Özellikle de Müslümanlar olarak günümüzde Allah'a tevekkülümüz eksiktir, çünkü modernist ve dünyaperest bir zihniyetle tevekkül inancını tamamen ortadan kaldırdık. Allah Kur'an'daki bazı ayetlerde -mealen- garanti eder ki ona güvenir, işlerimizin sonuçlarını ona bırakırsak, ona iman ve şükredersek kimse bize gerçek bir zarar veremeyecektir. Keza Allah Hud Suresinin 6. ayetinde iyisiyle ve kötüsüyle, insanı ve hayvanıyla bütün kullarının rızkını kendi "görevi" olarak garanti eder. "Kulun bütün sebeblere yapışıp dünya için mükemmel çalışması ve didinmesi" gibi bir şartı da -sanıldığının aksine- asla ama asla koşmaz. Ama biz bunu anlamamak ve böylece buna inanmamak için bir sürü bahane uydururuz. Neymiş, Allah'a tevekkül edecekmişiz, ama önce en mükemmel şekilde çalışıp dünyadaki başarılı sonucu bizzat kendimiz sağlayacakmışız. Hadi ya? Sonuçları biz kendimiz kontrol ve garanti altına alacaksak (sanki bunu yapabilirmişiz gibi), Allah'a ne hakkında güveneceğiz?

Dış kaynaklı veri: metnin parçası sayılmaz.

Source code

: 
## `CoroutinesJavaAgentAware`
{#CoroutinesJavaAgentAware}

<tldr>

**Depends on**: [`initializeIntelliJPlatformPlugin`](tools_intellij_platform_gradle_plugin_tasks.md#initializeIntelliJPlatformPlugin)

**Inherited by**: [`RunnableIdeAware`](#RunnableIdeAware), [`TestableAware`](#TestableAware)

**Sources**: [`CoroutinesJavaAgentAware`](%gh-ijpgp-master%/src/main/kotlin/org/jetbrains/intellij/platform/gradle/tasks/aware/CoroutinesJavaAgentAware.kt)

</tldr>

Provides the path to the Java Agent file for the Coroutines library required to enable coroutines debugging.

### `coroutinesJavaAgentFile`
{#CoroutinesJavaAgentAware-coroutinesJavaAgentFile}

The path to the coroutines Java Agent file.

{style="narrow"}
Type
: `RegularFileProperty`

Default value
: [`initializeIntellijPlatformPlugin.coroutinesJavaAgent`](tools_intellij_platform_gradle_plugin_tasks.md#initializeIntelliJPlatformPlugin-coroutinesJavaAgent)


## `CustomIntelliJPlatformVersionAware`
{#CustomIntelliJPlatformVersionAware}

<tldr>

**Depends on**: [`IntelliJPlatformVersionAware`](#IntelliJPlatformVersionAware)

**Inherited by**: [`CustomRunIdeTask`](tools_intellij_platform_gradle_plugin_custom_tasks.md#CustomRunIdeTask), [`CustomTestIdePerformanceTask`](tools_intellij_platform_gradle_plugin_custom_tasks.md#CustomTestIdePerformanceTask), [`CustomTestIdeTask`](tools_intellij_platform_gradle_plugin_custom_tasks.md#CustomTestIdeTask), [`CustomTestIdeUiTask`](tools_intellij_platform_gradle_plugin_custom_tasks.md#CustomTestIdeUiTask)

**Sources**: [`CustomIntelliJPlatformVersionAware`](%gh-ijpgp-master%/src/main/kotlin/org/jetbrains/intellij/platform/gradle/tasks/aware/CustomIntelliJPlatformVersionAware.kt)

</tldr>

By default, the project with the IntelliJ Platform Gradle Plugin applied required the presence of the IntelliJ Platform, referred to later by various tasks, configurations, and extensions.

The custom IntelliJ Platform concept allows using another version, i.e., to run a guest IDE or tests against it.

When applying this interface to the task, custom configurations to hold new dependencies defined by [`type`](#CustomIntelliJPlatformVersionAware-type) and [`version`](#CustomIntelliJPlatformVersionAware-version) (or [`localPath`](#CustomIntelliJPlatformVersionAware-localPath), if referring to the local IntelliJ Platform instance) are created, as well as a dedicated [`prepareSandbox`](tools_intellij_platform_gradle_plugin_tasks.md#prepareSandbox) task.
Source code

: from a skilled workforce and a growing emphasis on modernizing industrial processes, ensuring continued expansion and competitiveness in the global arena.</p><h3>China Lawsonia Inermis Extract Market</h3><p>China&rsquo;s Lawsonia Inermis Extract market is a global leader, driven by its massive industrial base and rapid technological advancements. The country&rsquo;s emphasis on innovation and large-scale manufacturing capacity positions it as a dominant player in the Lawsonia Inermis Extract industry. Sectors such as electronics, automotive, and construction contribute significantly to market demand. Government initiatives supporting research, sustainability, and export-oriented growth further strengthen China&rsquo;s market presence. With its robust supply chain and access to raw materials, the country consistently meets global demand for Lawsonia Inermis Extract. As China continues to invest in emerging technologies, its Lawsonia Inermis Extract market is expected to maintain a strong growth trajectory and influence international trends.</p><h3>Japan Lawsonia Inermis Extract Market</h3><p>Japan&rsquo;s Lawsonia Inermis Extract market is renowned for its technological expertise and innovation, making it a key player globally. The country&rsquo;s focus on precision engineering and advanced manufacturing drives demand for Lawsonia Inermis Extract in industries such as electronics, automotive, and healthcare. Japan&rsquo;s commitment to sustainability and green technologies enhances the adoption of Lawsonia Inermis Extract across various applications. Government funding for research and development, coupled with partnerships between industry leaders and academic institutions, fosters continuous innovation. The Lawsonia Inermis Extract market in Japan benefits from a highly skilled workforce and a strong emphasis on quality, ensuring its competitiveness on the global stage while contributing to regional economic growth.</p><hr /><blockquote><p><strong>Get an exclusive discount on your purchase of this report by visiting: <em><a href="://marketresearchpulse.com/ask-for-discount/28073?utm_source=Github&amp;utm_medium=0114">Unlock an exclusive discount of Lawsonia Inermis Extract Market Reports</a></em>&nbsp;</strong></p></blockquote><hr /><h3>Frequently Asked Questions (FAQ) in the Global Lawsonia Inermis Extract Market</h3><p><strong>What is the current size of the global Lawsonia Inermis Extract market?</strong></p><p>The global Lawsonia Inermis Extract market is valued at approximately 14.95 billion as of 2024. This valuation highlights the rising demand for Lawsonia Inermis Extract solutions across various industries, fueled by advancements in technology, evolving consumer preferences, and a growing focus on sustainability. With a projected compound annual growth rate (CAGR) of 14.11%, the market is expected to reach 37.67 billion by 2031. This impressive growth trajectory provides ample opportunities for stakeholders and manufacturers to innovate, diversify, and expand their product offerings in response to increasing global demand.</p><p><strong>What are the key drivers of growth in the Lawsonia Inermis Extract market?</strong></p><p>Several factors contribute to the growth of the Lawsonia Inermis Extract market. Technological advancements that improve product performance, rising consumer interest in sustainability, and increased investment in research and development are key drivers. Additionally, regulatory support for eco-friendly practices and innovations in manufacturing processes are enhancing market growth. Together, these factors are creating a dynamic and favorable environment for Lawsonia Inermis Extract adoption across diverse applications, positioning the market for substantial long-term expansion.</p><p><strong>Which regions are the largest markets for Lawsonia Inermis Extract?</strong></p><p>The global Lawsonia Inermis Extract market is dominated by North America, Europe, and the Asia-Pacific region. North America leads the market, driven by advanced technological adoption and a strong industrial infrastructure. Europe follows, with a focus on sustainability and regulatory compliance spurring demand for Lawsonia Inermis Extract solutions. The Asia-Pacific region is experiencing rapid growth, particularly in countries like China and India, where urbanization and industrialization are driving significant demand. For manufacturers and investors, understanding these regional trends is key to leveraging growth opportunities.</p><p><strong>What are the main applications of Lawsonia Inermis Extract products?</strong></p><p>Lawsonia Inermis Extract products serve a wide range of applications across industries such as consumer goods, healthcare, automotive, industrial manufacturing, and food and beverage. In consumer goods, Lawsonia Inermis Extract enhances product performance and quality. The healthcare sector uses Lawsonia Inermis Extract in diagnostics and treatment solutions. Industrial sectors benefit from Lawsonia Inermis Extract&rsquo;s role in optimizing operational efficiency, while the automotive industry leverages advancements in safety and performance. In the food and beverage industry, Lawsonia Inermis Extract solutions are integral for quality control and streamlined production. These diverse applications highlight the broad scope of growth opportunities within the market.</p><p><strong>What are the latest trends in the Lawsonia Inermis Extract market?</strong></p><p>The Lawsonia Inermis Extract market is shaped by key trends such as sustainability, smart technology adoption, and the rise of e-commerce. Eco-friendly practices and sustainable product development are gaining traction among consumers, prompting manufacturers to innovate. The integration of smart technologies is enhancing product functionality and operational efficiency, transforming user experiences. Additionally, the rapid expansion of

Her şeyi biz güya yapmışız zaten, Allah'a güvenmek için geriye ne kaldı? Bize sandırıldığının aksine, Allah'a tevekkül demek gerçekten Allah'a tevekkül demektir; evet, elimizden geldiği kadarını yapmak, fakat sonuçları tamamıyla Allah'a bırakmaktır. Sonuçları garanti altına alacak şekilde tastamam tedbir almaktan kendimizi veya mesela çocuğumuzu sorumlu görmek ise Allah'ın sonuçlar (işlerin âkıbeti) üzerindeki mutlak ve tek başına hâkimiyetini unutmaktır.
Velhasıl, evet, çocukluğumuz, muhtemelen sanmakta olduğumuzdan daha elemliydi. Mesela şunu unuturuz ki çocukken çok beden ağrısı çekerdik ve bu ağrıların çoğu güçlü yetişkinlik yaşlarımızda kayboldu. Keza büyüklerimizin dertleriyle de dertlenirdik. Ancak bağımlı ve savunmasız varlıklar olduğumuz çocukluk yıllarımızın aksine şimdi yetişkin olarak o imkâna sahibiz ki daha akılcı ve gerçekçi düşünmeye yavaş yavaş alışalım. Varlığını farz ve zannettiğimiz olumsuzlukları bilişçi terapi ile akıl ve gerçekçilik ilkelerine vurup çürütebiliriz (bunun için David Burns'ün İyi Hissetmek kitabını tavsiye edebilirim). Allah'ın emrettiği ve öğrettiği tevekkülü farklı tevil etmeyip benimseyerek dünyadan ve rızıktan yana gereksiz korkularımızı terk edebiliriz. Allah'ın Kur'an'da iyi niyetli kullarına verdiği garantilere inanmak suretiyle "düşman felek" düşüncesinden sıyrılabiliriz. Böylece fark edebiliriz ki felek bize düşman filan değildir, aksine hayatımızın çoğunda Allah'tan ve çevremizdeki âlemden iyilik gördük ve sadece bazen geçici zorluklarla sınandık. Bu düşünce değişimiyle yeni zorluklara ve hüsranlara karşı sabrımız da zaman içinde kat kat artabilir.
* Bu yazının en son tadil edildiği tarih 28 Haziran 2017 Çarşamba öğle sıralarıdır.